Mersin'de 7 Şubat 2017’de Kanun Hükmünde Kararname (KHK) ile görevinden ihraç edildikten sonra kansere yakalanarak hayatını kaybeden 28 yıllık tarih öğretmeni Salman Taş, ölümünden 2 yıl sonra görevine iade edildi. Ölen eşinin göreve iade edilmesinin haksız ihraç edildiğinin teyidi olduğunu belirten Sultan Taş “Yaşadığımız acı bize kaldı. Biz bu acıyı yaşayacak bir şey hak etmedik” dedi.
Eşi Salman Taş’ın, Edirne, Bingöl, Tarsus’tan sonra merkez Toroslar İlçesi Cemile Hamdi Ongun Mesleki ve Teknik Anadolu Lisesi’nde görev yaptığını hatırlatan Sultan Taş, 15 Temmuz darbe girişiminin ardından 7 Şubat 2017’de “iltisak” gibi gerekçeyle 28 yıllık görevinden ihraç edildiğini bildirdi.

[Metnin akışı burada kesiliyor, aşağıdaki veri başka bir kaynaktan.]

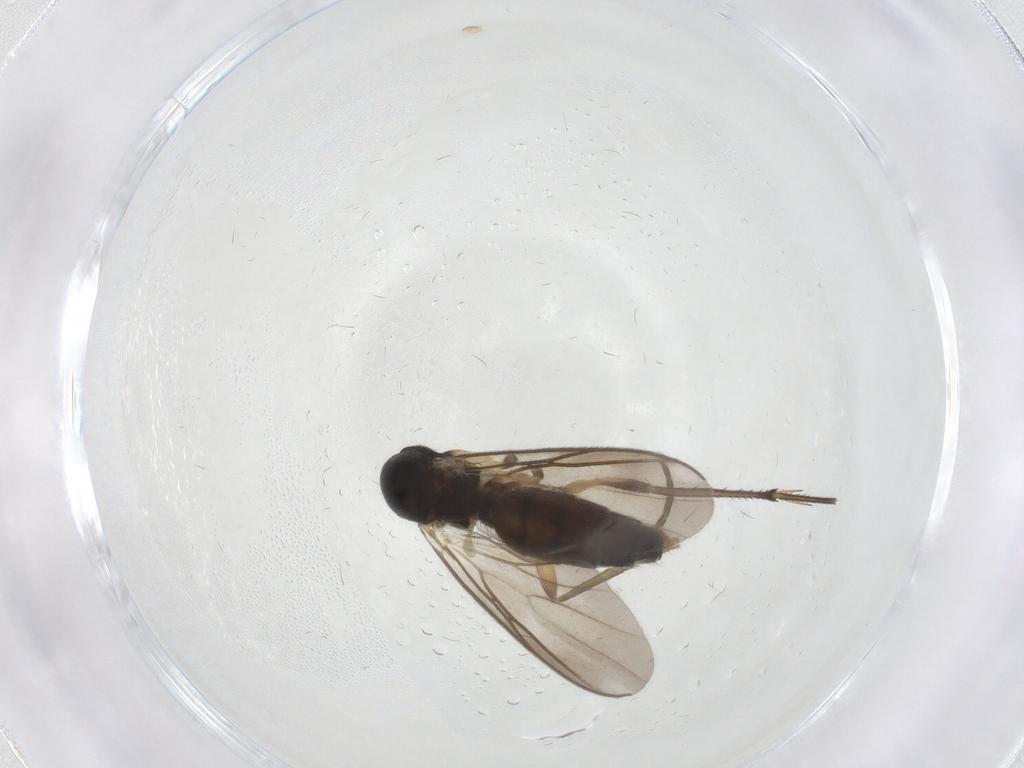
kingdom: Animalia
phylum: Arthropoda
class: Insecta
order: Diptera
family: Mycetophilidae
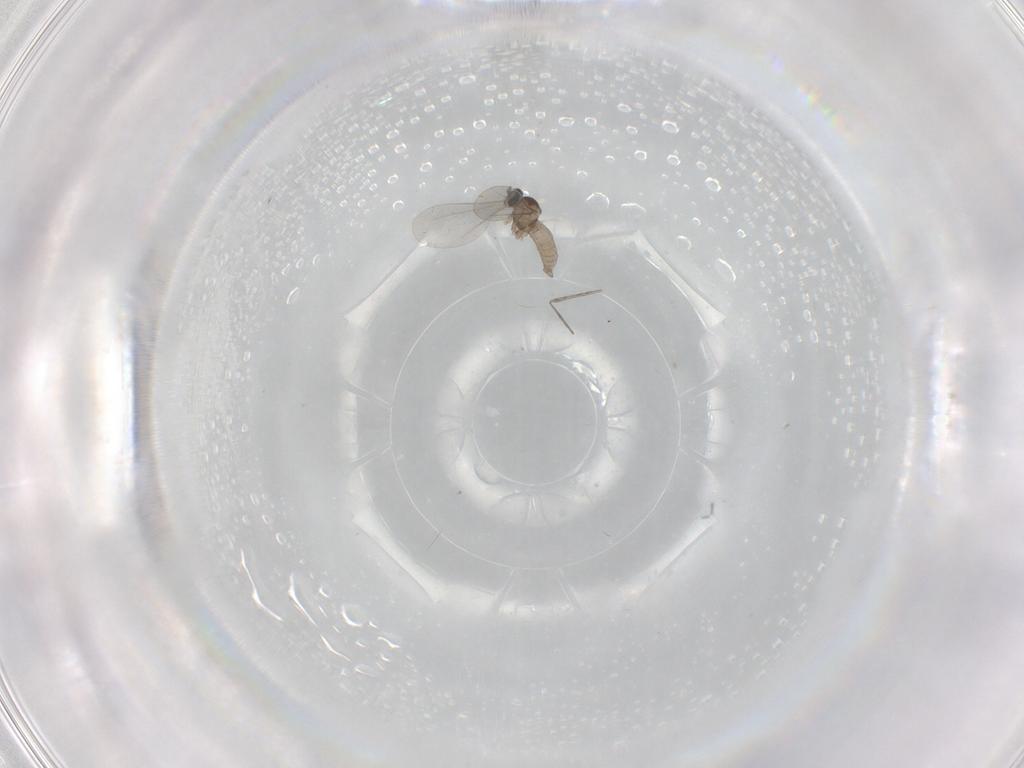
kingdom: Animalia
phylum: Arthropoda
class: Insecta
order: Diptera
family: Cecidomyiidae
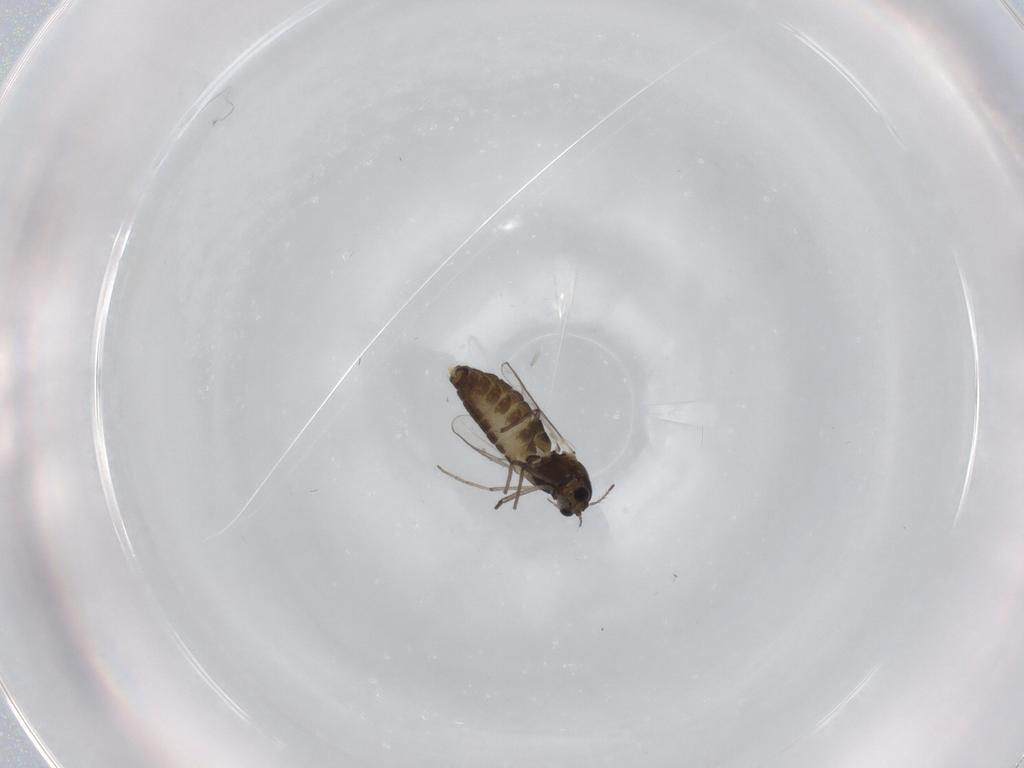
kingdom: Animalia
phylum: Arthropoda
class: Insecta
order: Diptera
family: Chironomidae
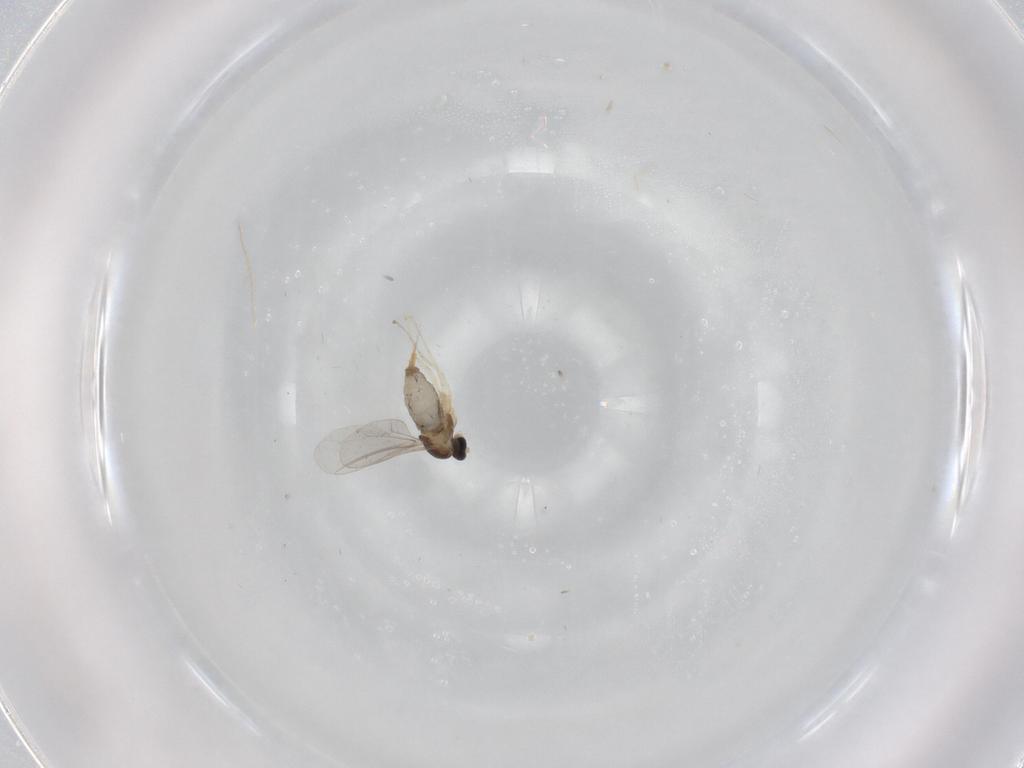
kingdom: Animalia
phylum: Arthropoda
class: Insecta
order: Diptera
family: Cecidomyiidae
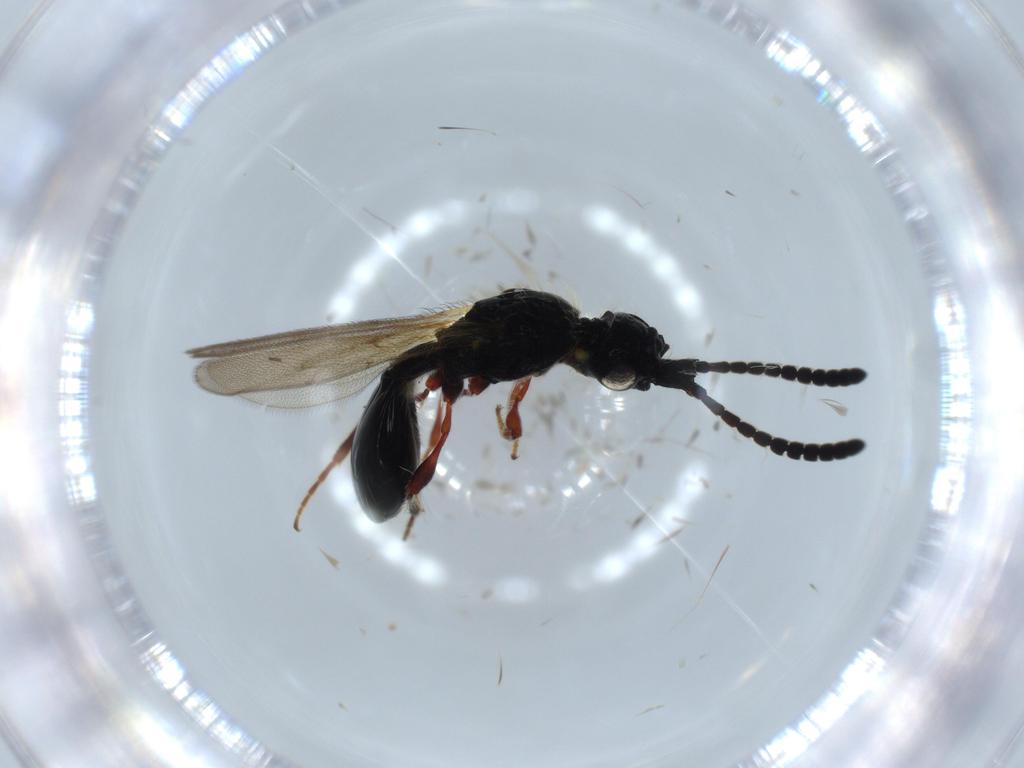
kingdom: Animalia
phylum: Arthropoda
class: Insecta
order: Hymenoptera
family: Diapriidae
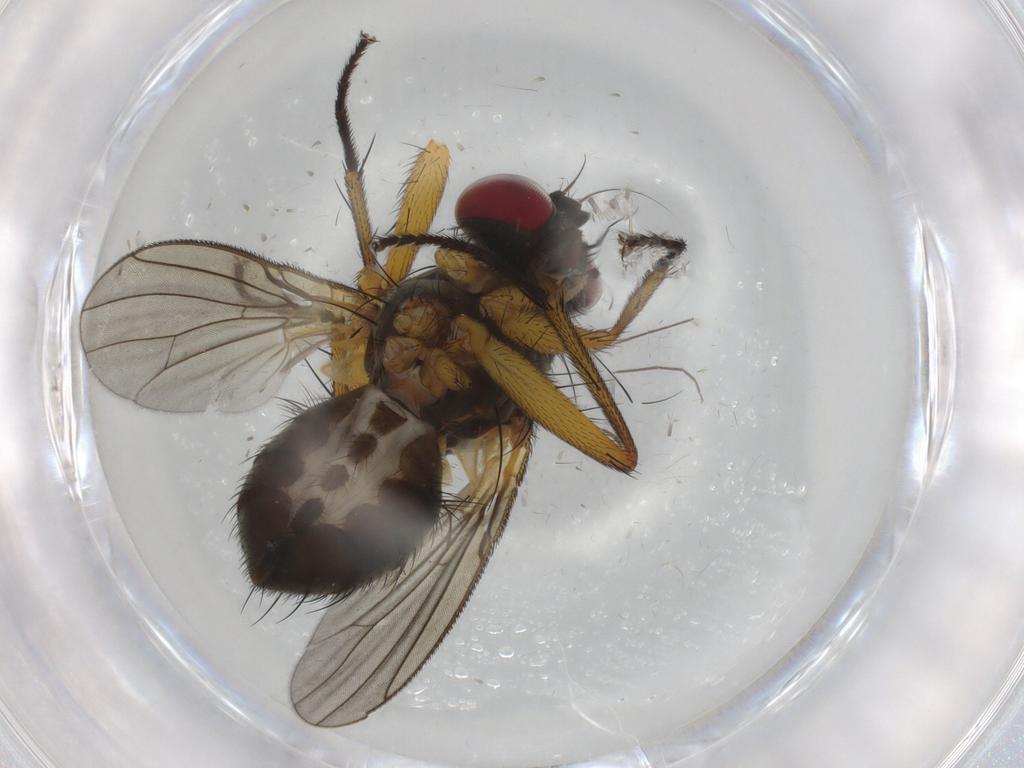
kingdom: Animalia
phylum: Arthropoda
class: Insecta
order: Diptera
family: Muscidae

Eşinin, her KHK'lı gibi ekonomik ve psikolojik sorunlar yaşadığını belirten Taş “Eşimin ölümünden sonra göreve iade edilmesi, haksız ihraç edildiğinin teyididir. İhraç sonrası yaşadığımız acılar bize kaldı. Biz bu acıyı yaşayacak bir şey hak etmedik. Hakkımızın kanun çerçevesinde takipçisi olacağız. Hayatını kaybeden eşimi ve çocuklarımın babasının hatırasını yaşatacağız” dedi.
İhraç edildikten bir yıl sonra kanser hastalığına yakalanan Salman Taş, bir yıl tedavi gördükten sonra 28 Nisan 2019’da hayata veda etmişti. Taş'ın üniversite eğitimine devam eden iki de çocuğu vardı.
Salman Taş’ın yakın arkadaşı olan Eğitim Sen Mersin Şube Başkanı Mahmut Sümbül ise arkadaşının vefat ettikten 2 yıl sonra göreve iade edilmesi ile buruk ve acı bir an yaşadıklarını söyledi. Salman arkadaşlarının gözleri açık gittiğini anlatan Sümbül, bu konuda şöyle konuştu:
“Arkadaşımız görevini çok çok seven görevine bağlı, öğrencileri ve her görüşten tüm meslektaşları tarafından çok sevilen bir insandı. Haksız hukuksuz yere ihraç edilmişti. Öldükten sonra geri dönüşü bunun göstergesi. Diğer arkadaşlarımız içinde durum böyle. Uyduruk gerekçelerle ihraç ediyorlar. Hem Salman arkadaşımız hem bizler hakkımızda yürütülen savcılık soruşturmalarından takipsizlik kararları da aldık. Yine Barış Akademisyeni arkadaşlarımız berat kararları aldı. Buna rağmen bu kadar süre bize bu acıyı yaşattılar. Bunun üzerinden de sanki hiçbir şey yokmuş gibi özür diler gibi kahırdan hayatını kaybeden bir arkadaşımızı görevine iade ediyorlar. Buna sevinelim mi üzülelim mi zor.”